Entries supplied section start
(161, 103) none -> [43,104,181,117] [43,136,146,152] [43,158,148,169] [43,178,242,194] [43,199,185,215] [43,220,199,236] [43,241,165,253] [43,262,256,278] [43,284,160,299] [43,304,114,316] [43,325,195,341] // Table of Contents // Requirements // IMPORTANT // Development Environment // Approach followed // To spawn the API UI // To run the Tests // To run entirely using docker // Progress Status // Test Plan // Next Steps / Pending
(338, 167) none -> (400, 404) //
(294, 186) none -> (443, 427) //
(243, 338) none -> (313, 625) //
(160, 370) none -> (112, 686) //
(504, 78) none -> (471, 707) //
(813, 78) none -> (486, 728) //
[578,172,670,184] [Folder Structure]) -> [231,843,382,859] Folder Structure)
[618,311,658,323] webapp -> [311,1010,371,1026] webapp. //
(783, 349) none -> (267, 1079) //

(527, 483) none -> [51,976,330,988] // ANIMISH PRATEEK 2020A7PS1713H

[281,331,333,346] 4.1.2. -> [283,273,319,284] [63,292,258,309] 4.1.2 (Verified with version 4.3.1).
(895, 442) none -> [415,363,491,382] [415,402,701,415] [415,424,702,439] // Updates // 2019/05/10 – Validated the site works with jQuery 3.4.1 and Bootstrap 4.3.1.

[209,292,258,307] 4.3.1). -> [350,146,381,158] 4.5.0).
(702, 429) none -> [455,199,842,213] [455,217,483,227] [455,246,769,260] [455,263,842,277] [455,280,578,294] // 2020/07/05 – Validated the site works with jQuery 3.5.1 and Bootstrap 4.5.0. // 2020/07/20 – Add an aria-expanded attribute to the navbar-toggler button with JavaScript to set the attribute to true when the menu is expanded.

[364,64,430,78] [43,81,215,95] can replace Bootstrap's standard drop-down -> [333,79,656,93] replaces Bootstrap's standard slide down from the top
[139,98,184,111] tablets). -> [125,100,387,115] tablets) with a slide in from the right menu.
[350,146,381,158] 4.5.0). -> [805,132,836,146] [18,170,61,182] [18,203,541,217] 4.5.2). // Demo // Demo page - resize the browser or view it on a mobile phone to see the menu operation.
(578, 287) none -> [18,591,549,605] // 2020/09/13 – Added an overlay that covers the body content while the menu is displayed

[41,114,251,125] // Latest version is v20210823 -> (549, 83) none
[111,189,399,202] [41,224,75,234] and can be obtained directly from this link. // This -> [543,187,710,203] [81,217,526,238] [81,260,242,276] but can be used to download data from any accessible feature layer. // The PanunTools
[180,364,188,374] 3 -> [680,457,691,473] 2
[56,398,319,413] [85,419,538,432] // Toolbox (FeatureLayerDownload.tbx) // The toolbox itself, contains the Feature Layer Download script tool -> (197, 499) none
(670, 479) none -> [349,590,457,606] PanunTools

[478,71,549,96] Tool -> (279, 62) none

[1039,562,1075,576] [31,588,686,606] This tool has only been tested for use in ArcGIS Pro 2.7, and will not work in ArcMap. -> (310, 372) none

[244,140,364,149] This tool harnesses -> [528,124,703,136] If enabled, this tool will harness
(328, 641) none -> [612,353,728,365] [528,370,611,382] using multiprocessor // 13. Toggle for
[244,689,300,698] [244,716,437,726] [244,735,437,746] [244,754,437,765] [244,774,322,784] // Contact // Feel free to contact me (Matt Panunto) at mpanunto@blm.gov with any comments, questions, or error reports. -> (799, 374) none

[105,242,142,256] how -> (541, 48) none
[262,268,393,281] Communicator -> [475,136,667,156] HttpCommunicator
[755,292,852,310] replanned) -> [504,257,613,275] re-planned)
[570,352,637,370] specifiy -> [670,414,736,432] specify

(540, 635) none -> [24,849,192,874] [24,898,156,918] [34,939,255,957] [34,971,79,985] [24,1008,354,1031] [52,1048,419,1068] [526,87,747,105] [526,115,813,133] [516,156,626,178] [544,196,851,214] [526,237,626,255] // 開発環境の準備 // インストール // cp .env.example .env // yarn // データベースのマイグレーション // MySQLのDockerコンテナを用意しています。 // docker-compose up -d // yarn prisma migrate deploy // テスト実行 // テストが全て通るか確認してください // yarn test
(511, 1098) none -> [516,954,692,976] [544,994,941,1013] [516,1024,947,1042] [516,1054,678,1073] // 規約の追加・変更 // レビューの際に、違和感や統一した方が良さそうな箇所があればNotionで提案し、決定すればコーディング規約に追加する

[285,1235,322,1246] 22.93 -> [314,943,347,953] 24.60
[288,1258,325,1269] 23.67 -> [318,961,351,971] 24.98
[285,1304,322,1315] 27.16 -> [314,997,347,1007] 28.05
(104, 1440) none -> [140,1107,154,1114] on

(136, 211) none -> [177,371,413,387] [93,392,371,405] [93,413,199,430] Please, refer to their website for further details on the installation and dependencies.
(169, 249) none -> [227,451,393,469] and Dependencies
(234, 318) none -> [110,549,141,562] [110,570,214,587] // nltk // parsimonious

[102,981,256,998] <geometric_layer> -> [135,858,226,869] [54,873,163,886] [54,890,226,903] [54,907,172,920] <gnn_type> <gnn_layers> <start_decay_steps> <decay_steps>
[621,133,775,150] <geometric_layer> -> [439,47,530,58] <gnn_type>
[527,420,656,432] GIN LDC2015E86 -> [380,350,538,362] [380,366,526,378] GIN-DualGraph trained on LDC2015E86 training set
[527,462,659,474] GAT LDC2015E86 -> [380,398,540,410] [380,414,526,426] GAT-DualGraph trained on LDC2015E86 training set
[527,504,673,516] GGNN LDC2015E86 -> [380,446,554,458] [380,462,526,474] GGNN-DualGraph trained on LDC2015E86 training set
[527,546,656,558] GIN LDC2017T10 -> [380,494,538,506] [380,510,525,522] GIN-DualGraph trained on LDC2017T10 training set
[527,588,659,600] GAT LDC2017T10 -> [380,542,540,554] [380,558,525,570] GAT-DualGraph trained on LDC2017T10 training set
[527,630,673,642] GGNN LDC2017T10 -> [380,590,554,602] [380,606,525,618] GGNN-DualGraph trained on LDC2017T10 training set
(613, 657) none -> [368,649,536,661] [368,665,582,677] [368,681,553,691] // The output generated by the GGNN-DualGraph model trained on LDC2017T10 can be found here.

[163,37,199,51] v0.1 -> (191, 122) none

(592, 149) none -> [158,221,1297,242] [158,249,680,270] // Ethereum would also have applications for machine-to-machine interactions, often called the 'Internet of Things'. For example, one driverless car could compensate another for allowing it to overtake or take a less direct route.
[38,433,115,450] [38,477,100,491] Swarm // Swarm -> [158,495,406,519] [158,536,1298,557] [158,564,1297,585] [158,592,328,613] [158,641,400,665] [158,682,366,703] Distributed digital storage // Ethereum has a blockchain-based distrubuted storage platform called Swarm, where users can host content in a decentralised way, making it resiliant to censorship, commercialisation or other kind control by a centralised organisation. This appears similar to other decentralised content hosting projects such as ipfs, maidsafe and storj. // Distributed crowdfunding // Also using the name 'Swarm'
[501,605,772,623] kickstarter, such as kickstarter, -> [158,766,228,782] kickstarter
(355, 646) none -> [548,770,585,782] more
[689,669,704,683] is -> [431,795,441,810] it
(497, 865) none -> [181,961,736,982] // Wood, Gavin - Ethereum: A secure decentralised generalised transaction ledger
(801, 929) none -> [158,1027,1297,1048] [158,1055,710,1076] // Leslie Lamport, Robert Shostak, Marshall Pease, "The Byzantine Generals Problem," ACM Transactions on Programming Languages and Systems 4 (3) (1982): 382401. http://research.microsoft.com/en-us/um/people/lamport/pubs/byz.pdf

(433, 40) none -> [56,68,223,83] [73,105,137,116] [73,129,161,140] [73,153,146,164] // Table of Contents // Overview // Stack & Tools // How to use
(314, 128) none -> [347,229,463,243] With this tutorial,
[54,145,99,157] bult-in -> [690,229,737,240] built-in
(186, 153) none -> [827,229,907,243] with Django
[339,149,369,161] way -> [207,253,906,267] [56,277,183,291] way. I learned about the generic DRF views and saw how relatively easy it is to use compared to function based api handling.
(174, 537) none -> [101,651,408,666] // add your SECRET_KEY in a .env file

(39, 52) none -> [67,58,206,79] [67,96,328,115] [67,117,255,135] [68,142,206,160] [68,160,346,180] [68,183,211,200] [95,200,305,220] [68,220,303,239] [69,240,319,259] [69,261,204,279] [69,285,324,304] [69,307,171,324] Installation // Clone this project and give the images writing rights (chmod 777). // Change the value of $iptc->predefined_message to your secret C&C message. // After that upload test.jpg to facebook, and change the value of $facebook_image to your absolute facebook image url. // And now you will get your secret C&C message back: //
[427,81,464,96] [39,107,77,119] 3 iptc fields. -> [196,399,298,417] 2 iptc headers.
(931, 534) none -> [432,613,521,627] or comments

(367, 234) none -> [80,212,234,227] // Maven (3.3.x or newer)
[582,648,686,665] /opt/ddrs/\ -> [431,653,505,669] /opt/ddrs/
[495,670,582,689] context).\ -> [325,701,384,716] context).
Entries supplied section end
__Exercise objective__: What you return must be an exact retyping of the lines above starting at the line with "[689,669,704,683] is -> [431,795,441,810] it" and ending at the line with "(314, 128) none", and nothing besides.

__Response to the task__:
[689,669,704,683] is -> [431,795,441,810] it
(497, 865) none -> [181,961,736,982] // Wood, Gavin - Ethereum: A secure decentralised generalised transaction ledger
(801, 929) none -> [158,1027,1297,1048] [158,1055,710,1076] // Leslie Lamport, Robert Shostak, Marshall Pease, "The Byzantine Generals Problem," ACM Transactions on Programming Languages and Systems 4 (3) (1982): 382401. http://research.microsoft.com/en-us/um/people/lamport/pubs/byz.pdf

(433, 40) none -> [56,68,223,83] [73,105,137,116] [73,129,161,140] [73,153,146,164] // Table of Contents // Overview // Stack & Tools // How to use
(314, 128) none -> [347,229,463,243] With this tutorial,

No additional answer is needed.